Le programme complet de la réunion

Conférence Internationale de Recherche sur
les Juifs d'Egypte des Temps Modernes.

Organisée par le Département des Etudes Juives de l'Université de Bar Ilan, cette conférence
s'est déroulée du 12 au 14 janvier 2004 à Tel Aviv.

 

 

 

 

 

 

 

 

 

 

 

 

 

 

 

 

 

 

 

 

 

 

 

 

 

 

 

 

 

 

 

 

 

 

 

 

 

 

 

 

 

ne grande diversité de sujets ont été abordés par d'éminents professeurs Universitaires
ainsi que par des représentants de la Communauté d'Egypte venus de tous les continents.
L'accueil réservé aux participants a été très chaleureux et le climat dans lequel s'est déroulé
le séminaire était empreint à la fois de gravité et d'émotion. Une traduction simultanée des conférences présentées en Hébreu a permis aux participants de suivre tous les débats avec attention.
Plus de 35 sujets différents furent abordés. Tous retirent l'attention fascinée d'un auditoire composée d'académiciens, d'étudiants, de Juifs d'Egypte principalement mais non exclusivement israéliens, de généalogistes et autres… Il serait impossible de tout rapporter de ces 20 heures de conférences aussi nous nous bornerons à vous mettre très sommairement l'eau à la bouche en vue de la prochaine conférence !

LA Présentation :
Le panorama forcément synthétique de plus de 3000 ans d'histoire présenté par Dr. Z. Zohar partit d'une extrémité de cette période avec Joseph, la présence Juive à Eléphantine, le temple d'Onias, Philo, les révoltes d'Alexandrie, et Maïmonide . Il céda la parole au Prof Shimon Shamir qui nous fit part avec chaleur, à l'autre extrémité de cette période, de son expérience en tant qu'Ambassadeur d'Israël en Egypte ; celle-ci lui permit la découverte de l'histoire et de la mémoire de la Communauté moderne au travers de ses vestiges, de ses derniers représentants et de sa nostalgie spécifique.

LES facettes DE LA CoMMUNAUTE :
Différents orateurs se succédèrent ensuite pour décrire les composantes de la Communauté Juive des Temps Modernes en Egypte. Partant de la présentation par Yves Fedida du Recensement Montefiore de 1840 qui illustre la Communauté préexistante, (disponible sur www.nebidaniel.com ) la présentation des immigrants de différents horizons s'est ensuite déroulée évoquant pour chacun bien des souvenirs personnels.
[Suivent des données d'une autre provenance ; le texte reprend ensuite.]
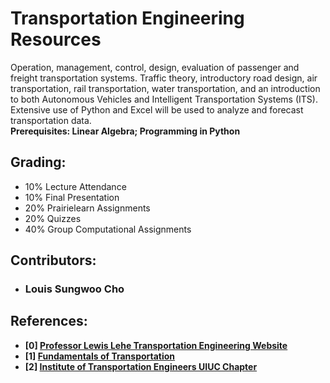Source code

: # Transportation Engineering Resources
Operation, management, control, design, evaluation of passenger and freight transportation systems. Traffic theory, introductory road design, air transportation, rail transportation, water transportation, and an introduction to both Autonomous Vehicles and Intelligent Transportation Systems (ITS). Extensive use of Python and Excel will be used to analyze and forecast transportation data. </br>
**Prerequisites: Linear Algebra; Programming in Python**

## Grading:
- 10% Lecture Attendance
- 10% Final Presentation
- 20% Prairielearn Assignments
- 20% Quizzes
- 40% Group Computational Assignments

## Contributors:
- ### Louis Sungwoo Cho 

## References:
- **[0] [Professor Lewis Lehe Transportation Engineering Website](https://trafficvis.com/)**
- **[1] [Fundamentals of Transportation](https://en.wikibooks.org/wiki/Fundamentals_of_Transportation)**
- **[2] [Institute of Transportation Engineers UIUC Chapter](https://ite.cee.illinois.edu/)**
M. Ephraim Ya'acov présenta l'interaction de tout temps entre les Juifs du Yemen et l'Egypte, où certains furent attirés par l'opportunité d'une fenêtre commerciale et culturelle vers l'Europe et la Turquie ou par l'espace de liberté et de développement proche de leur pays d'origine. Les Juifs de Syrie arrivés en Egypte toujours fiers en tant qu'individus de leur racine Damascene ou Aleppine furent présentés par Dr . Harel . Il décrivit la diversité de leur engagement politique ou religieux tout en soulignant leur intégration dans la Communauté au sens large et leur interaction avec la Société environnante.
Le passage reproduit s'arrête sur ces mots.